Given instruction: Rewrite every line of the listing below as a numbered list, skipping any blank lines. Leave the pictures out.

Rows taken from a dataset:

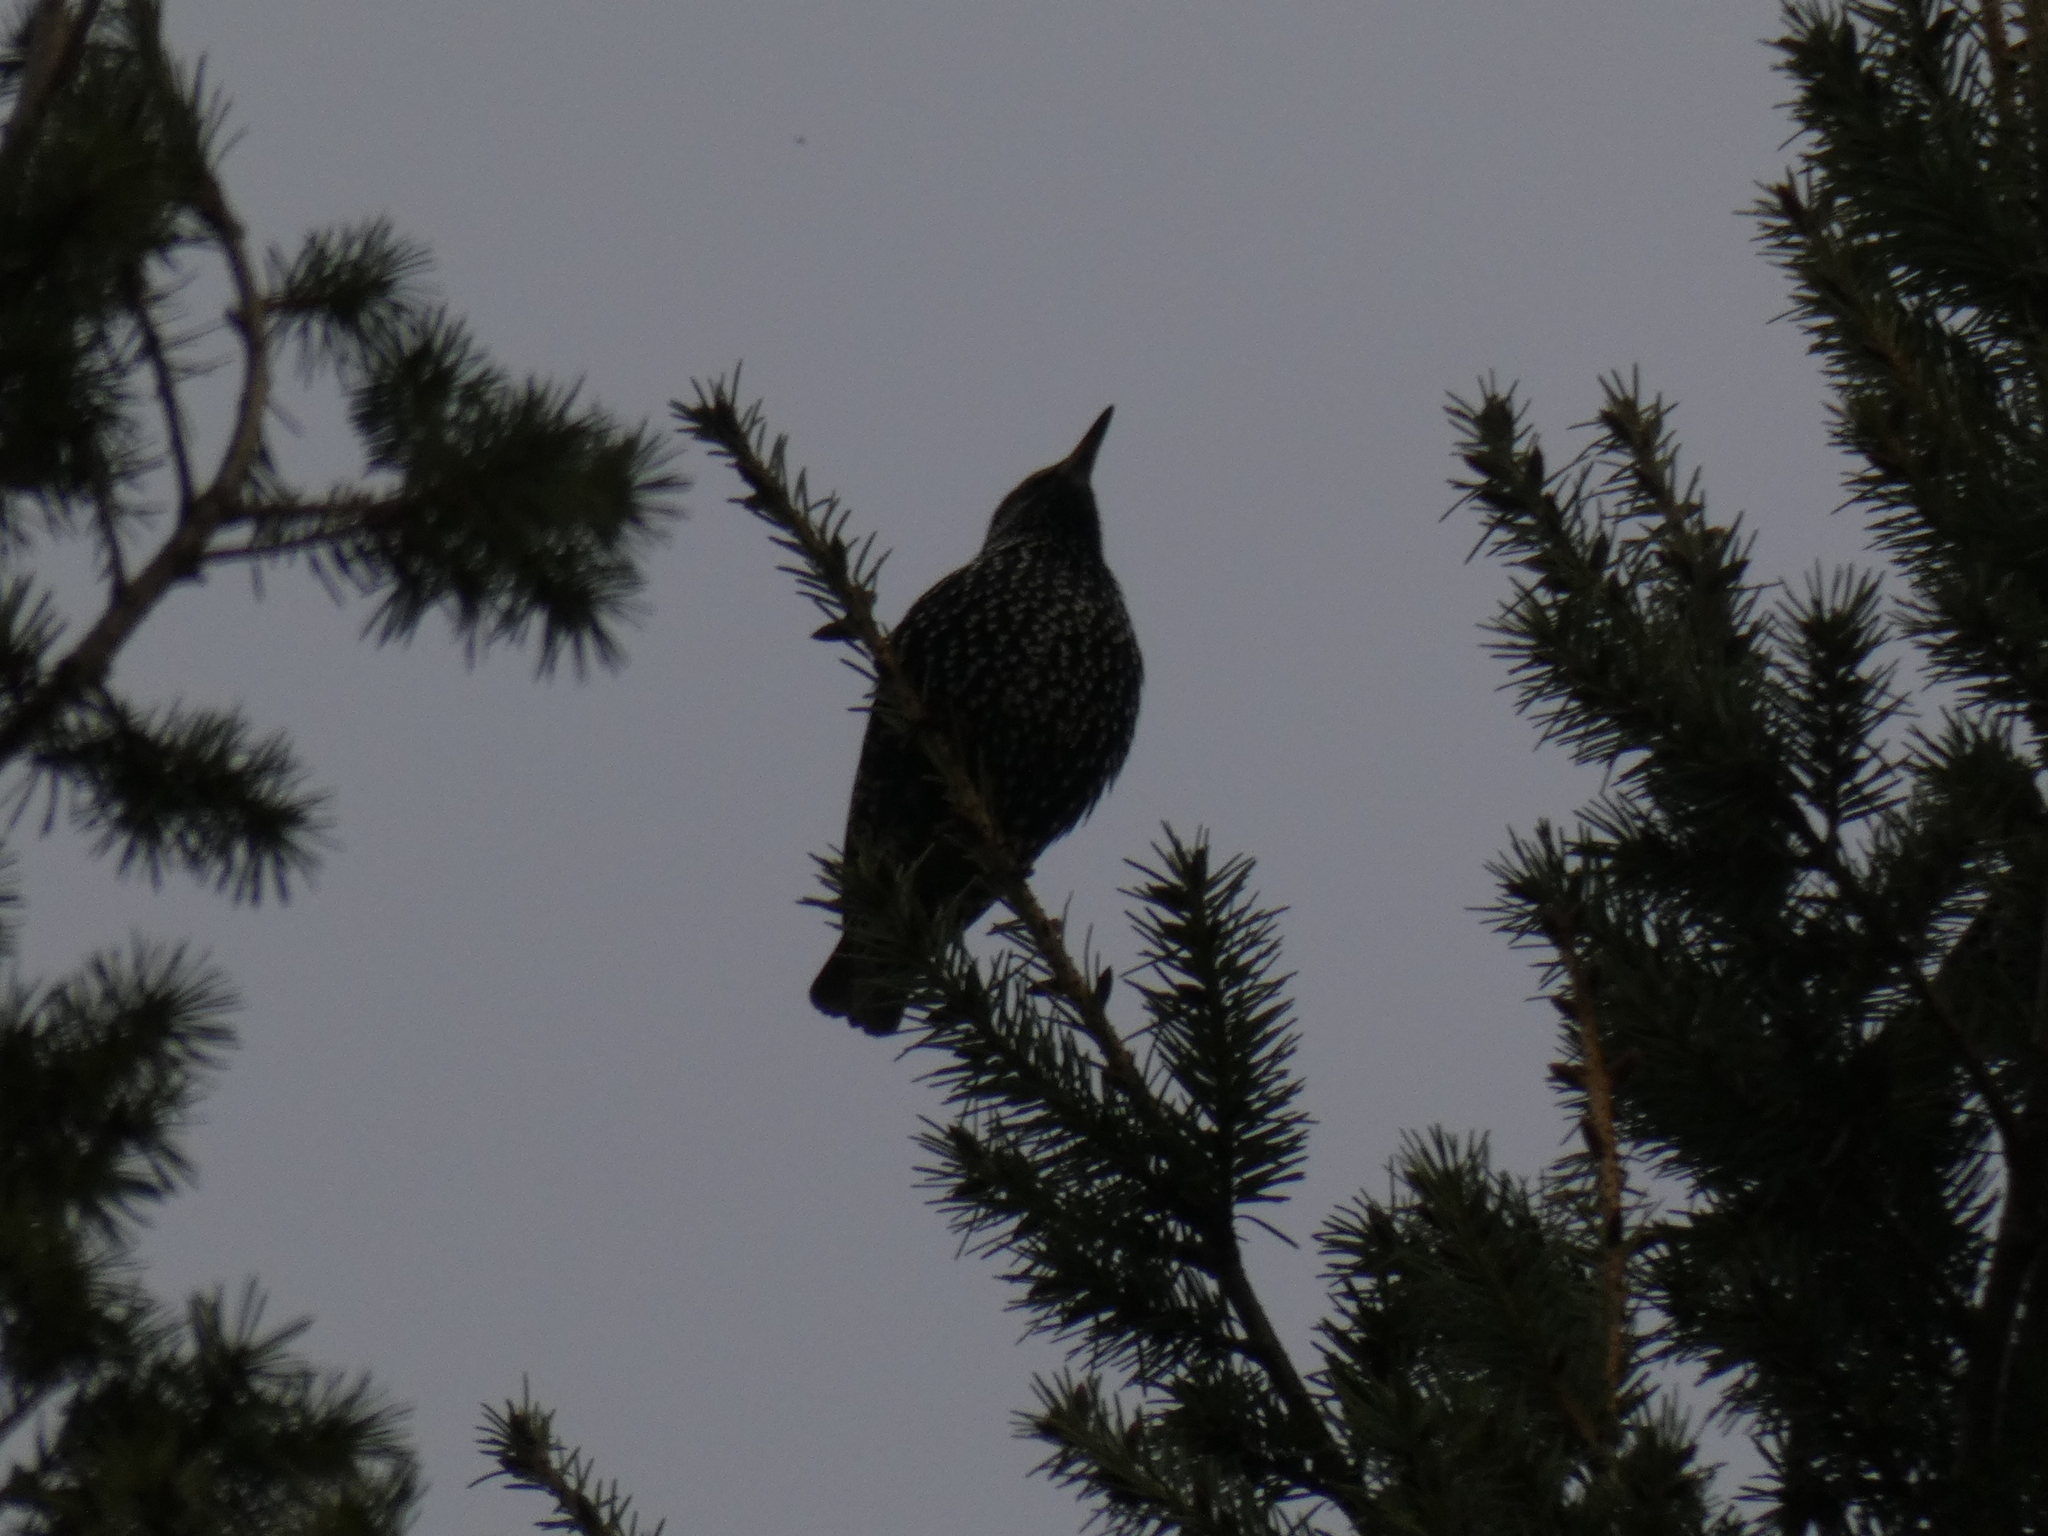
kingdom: Animalia
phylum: Chordata
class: Aves
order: Passeriformes
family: Sturnidae
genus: Sturnus
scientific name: Sturnus vulgaris
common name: Common starling
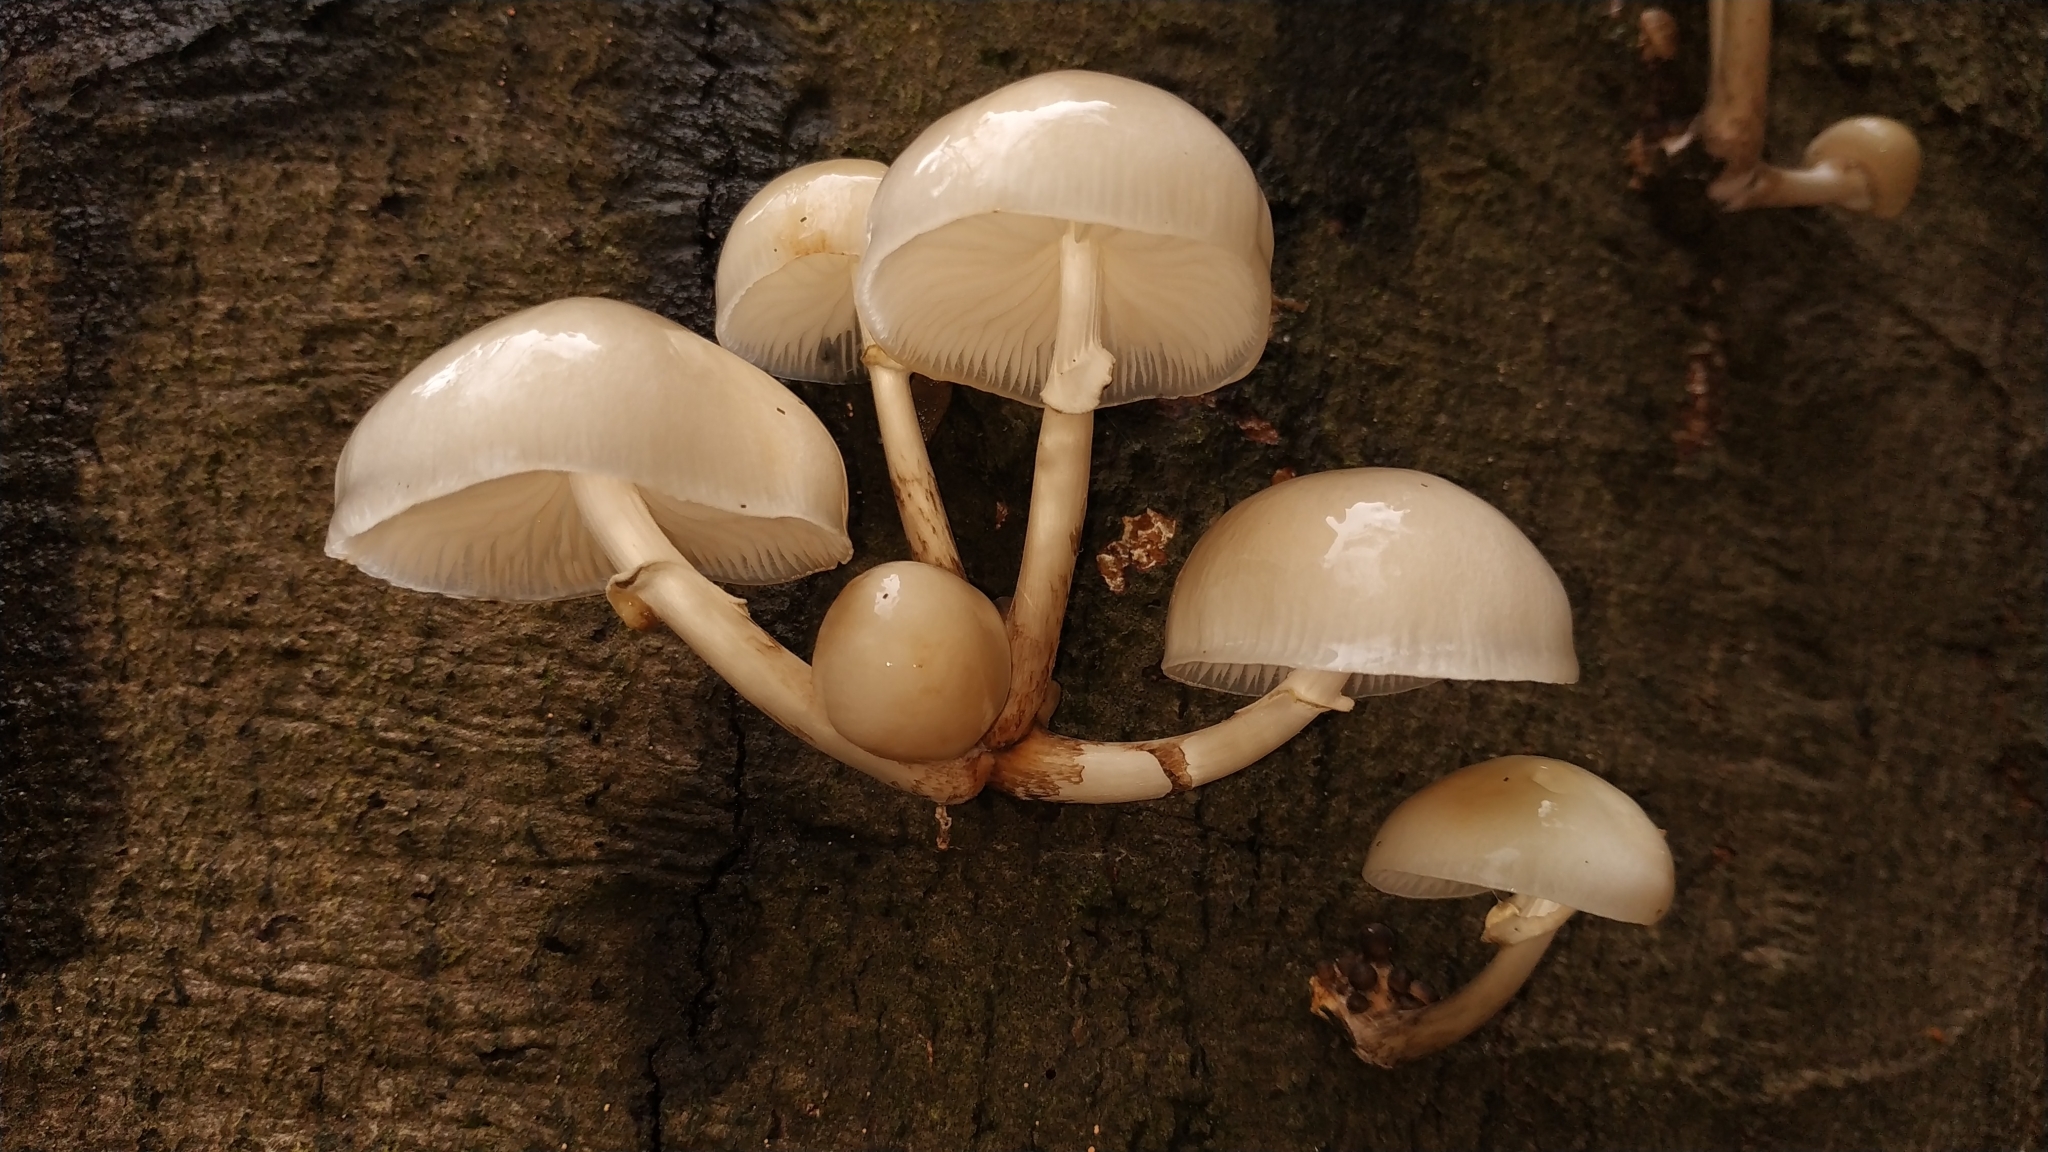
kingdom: Fungi
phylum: Basidiomycota
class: Agaricomycetes
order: Agaricales
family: Physalacriaceae
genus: Mucidula
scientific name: Mucidula mucida
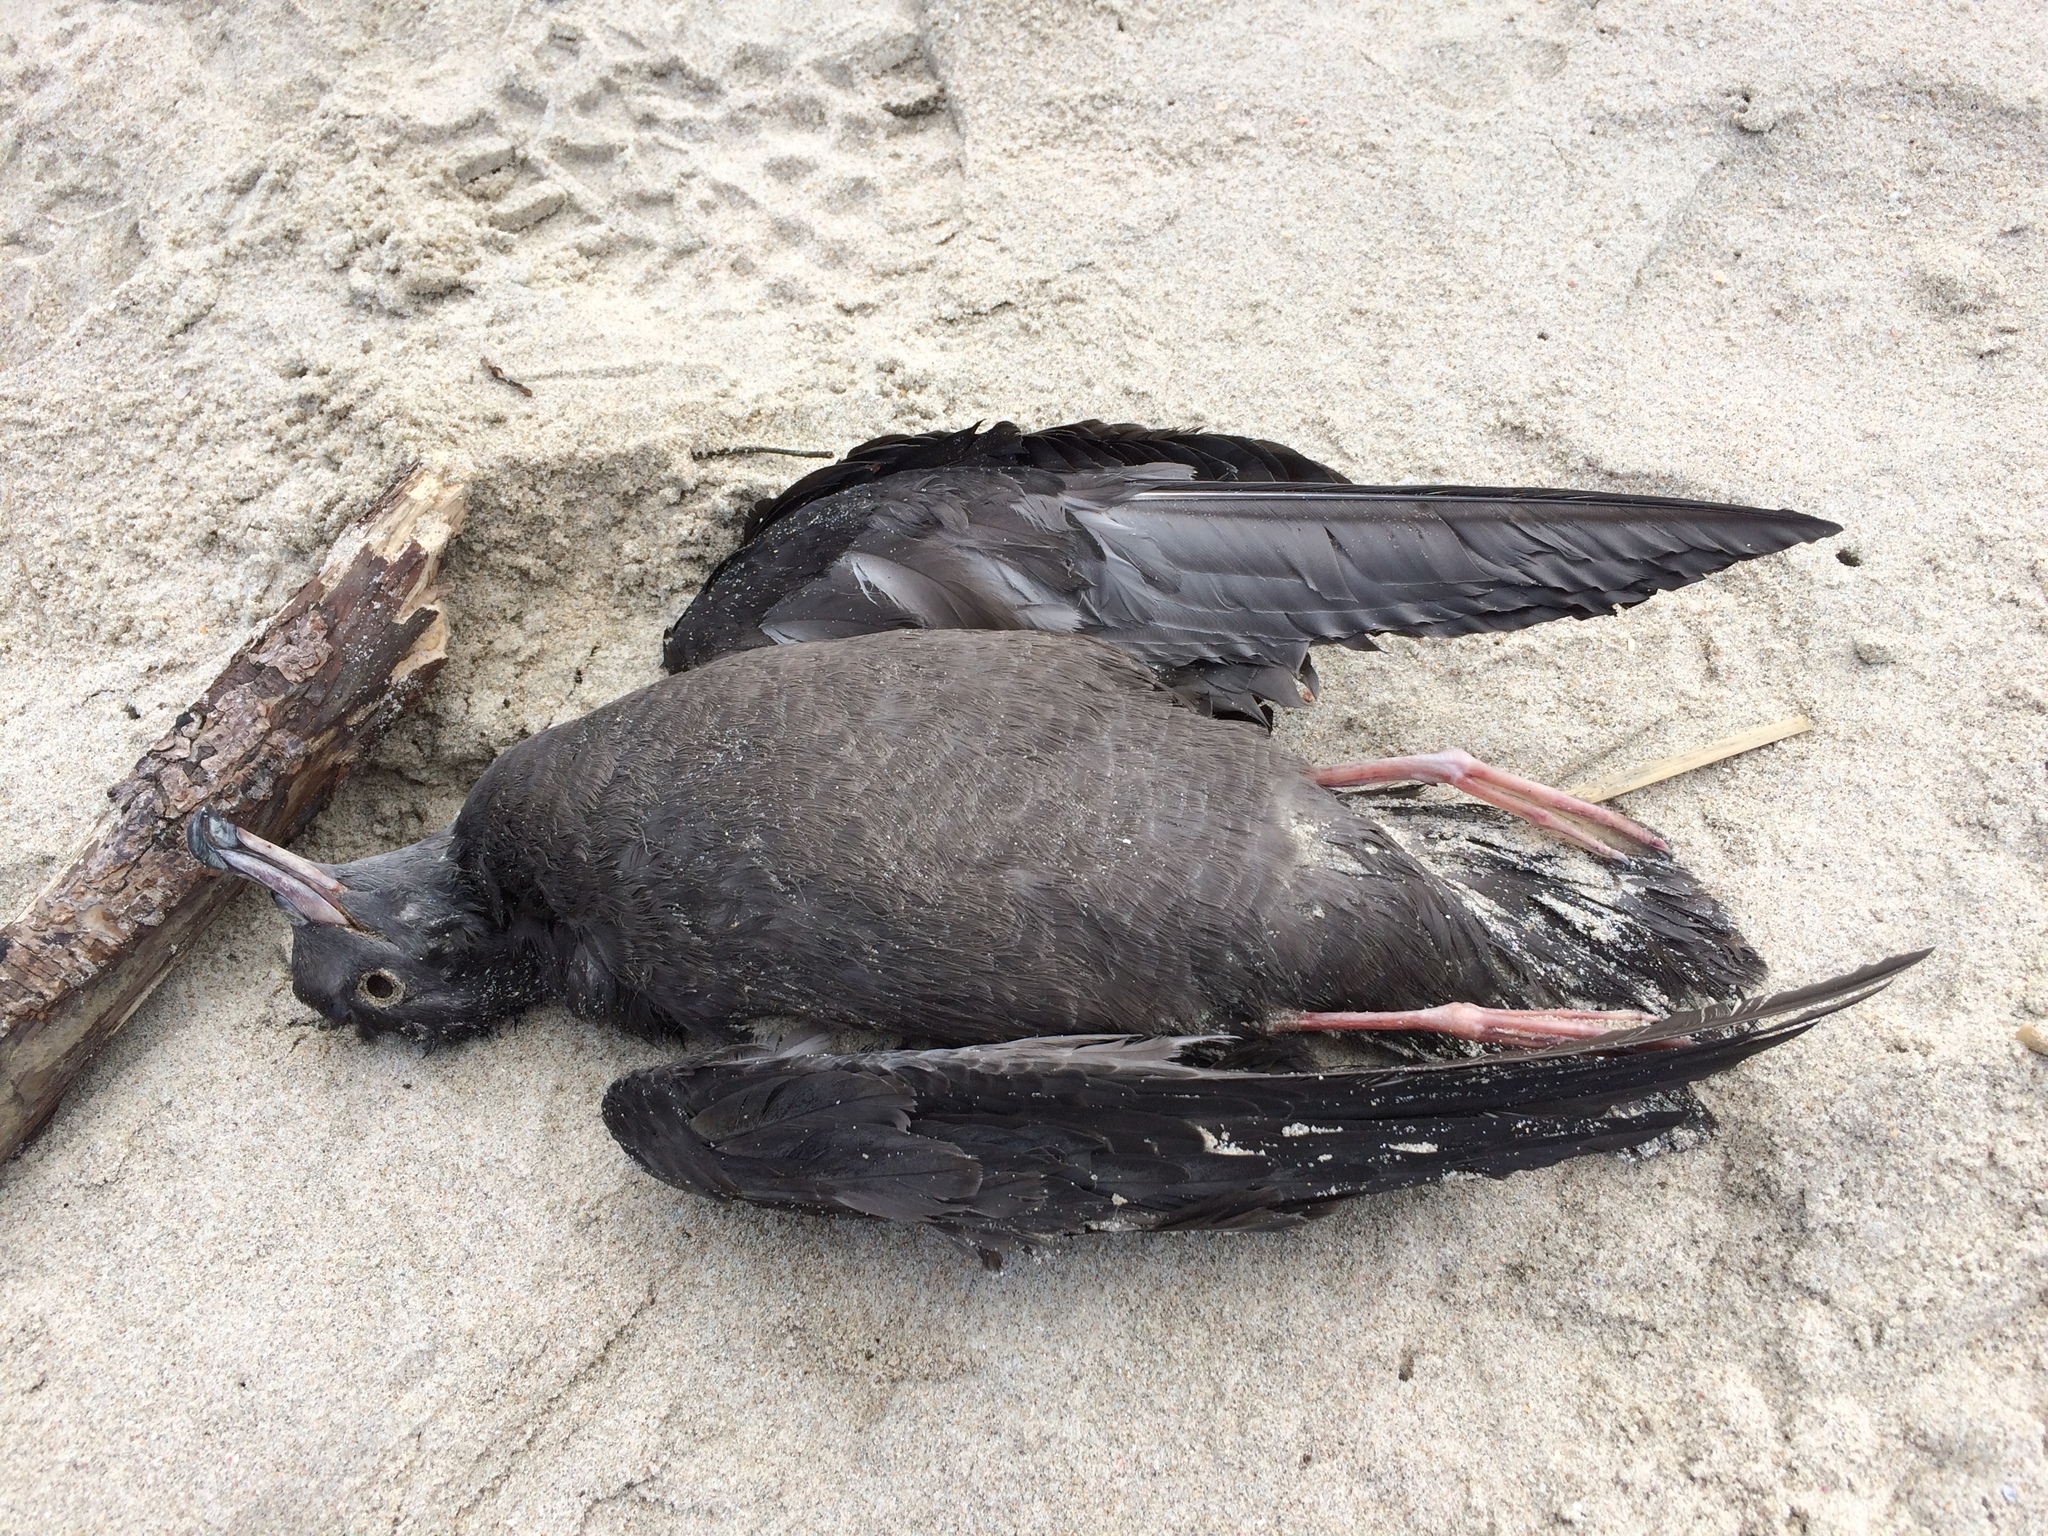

Answer to this task:
1. kingdom: Animalia
2. phylum: Chordata
3. class: Aves
4. order: Passeriformes
5. family: Sturnidae
6. genus: Sturnus
7. scientific name: Sturnus vulgaris
8. common name: Common starling
9. kingdom: Fungi
10. phylum: Basidiomycota
11. class: Agaricomycetes
12. order: Agaricales
13. family: Physalacriaceae
14. genus: Mucidula
15. scientific name: Mucidula mucida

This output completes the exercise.